How to use Melodrama
The main purpose of melodrama is to play with the audience’s emotions—so, its goal is to trigger a reaction to extreme emotions that the characters themselves have, whether it is great loss, complete happiness, overwhelming sadness, thrilling triumph, or crushing defeat. Melodrama allows writers to put characters in whatever extreme situation they want because their intentional is not to be realistic, but to be dramatic. The following are several factors that essentially all melodramas should have:
- Stereotypical or one-dimensional characters, usually the following: a hero and a heroine (each with loyal helpers), a villain and villain’s sidekick.
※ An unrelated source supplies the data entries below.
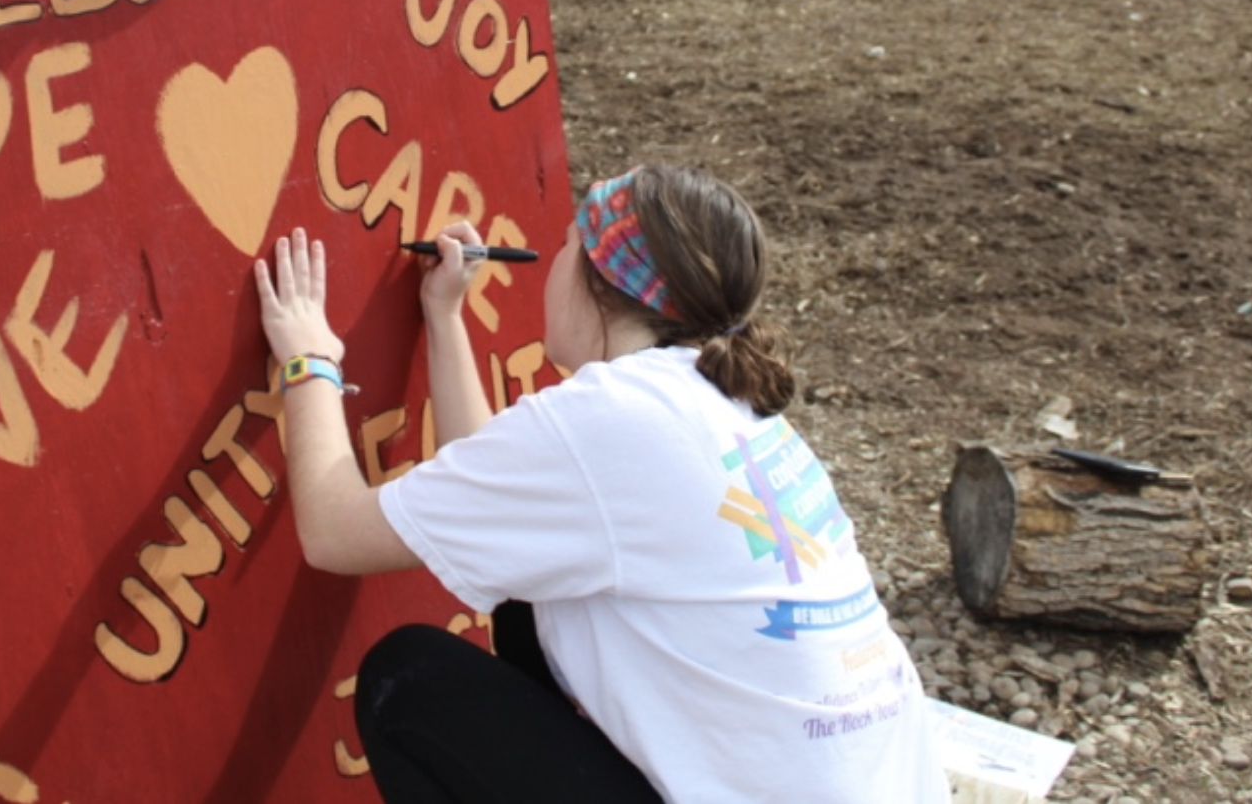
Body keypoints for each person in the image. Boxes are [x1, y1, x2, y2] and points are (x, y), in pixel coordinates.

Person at [253, 164, 950, 803]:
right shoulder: (720, 397)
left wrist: (309, 359)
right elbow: (495, 504)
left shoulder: (609, 420)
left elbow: (332, 532)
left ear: (594, 279)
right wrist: (444, 318)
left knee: (406, 680)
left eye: (562, 248)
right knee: (527, 600)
- Events and occurrences that are out of the ordinary but still occur frequently
- Extreme loss or hardship for characters
- Struggles of good versus evil
- Highly emotional situations
- Impossible odds that characters somehow overcome
Finally, melodramas almost always have a happy ending—mainly because it is the most satisfying outcome for the audience.
When to use Melodrama
When you exaggerate the features of a regular drama, melodrama is the result. Simply put, authors and artists use melodrama when they want to be melodramatic—as genre of fiction, it lets them develop plots that are clearly unrealistic, but capturing and extraordinarily emotional for the audience. Because melodramas feature extreme situations and such intense emotions, they’re mostly geared towards adult audiences. Nowadays, its strongest presence is in film and television, and is mostly inactive in modern English literature.